In December—after new, marginally promising poll numbers came out—he was detained by police and thrown in jail for a week. He stared out the window into a pallid block of sky. The week was not pleasant, but it was also, he knew, not representative: he emerged well fed and unharmed, and overall, it was a media coup for his side (CNN rolled old interviews, the blogosphere ignited, there were text boxes in Newsweek and Time). The week afterward his crowd was bigger than ever, and he knew that they knew that the arrest had been a miscalculation, a blunder into blowback.
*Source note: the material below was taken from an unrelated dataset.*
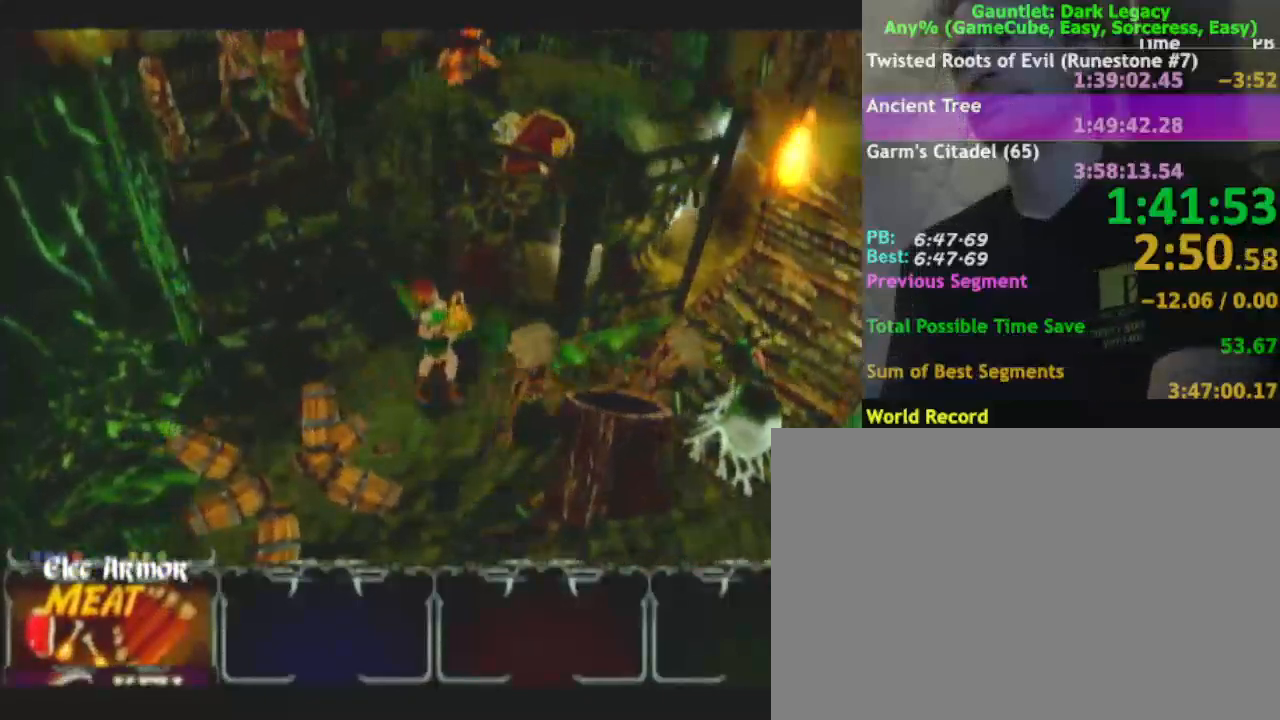
{"dt_ms": 500, "buttons": [], "left_stick": "up-right", "right_stick": "center", "events": [[100, "DPAD_UP", "down"], [100, "left_stick", "down-right"], [183, "DPAD_UP", "up"], [250, "DPAD_UP", "down"], [267, "left_stick", "up-right"], [350, "DPAD_UP", "up"]]}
It didn’t matter. In January they would not let him register—of the 2,067,211 signatures endorsing Aleksandr’s candidacy, 80,000 were deemed falsified by the authorities. Venues were canceled, permits revoked. Aleksandr withdrew, rather ceremonially, by delivering a blistering speech in blistering wind. And in March, Medvedev won with a staggeringly robust 70 percent of the vote, while Aleksandr watched the returns in a rented restaurant full of miserable people who eventually resorted to throwing things at the television, then shuffled out—depressed, drunk—into a black and snowy night.
Aleksandr stayed at the restaurant, with Elizabeta making curlicues on his shoulders, until after the staff had finished cleaning up.
Even Misha, whom he caught sneering on BBC a few days later, seemed distressed. “I’m no fan of Bezetov,” he said. “But the election was rigged. Obviously, it was rigged. There was no election here at all, so you can stop reporting on the results.”
They pulled Nikolai out of the FSB and made him minister of the interior and gave him an enormous dacha in the woods outside Moscow. Aleksandr would see him sometimes when the television was covering some event in the Duma—in the background, he could catch Nikolai’s red-raw face, his portly nest of jowls. He’d been a loyal servant to the regime. He might have been prime minister one day if he hadn’t been so unforgivably ugly.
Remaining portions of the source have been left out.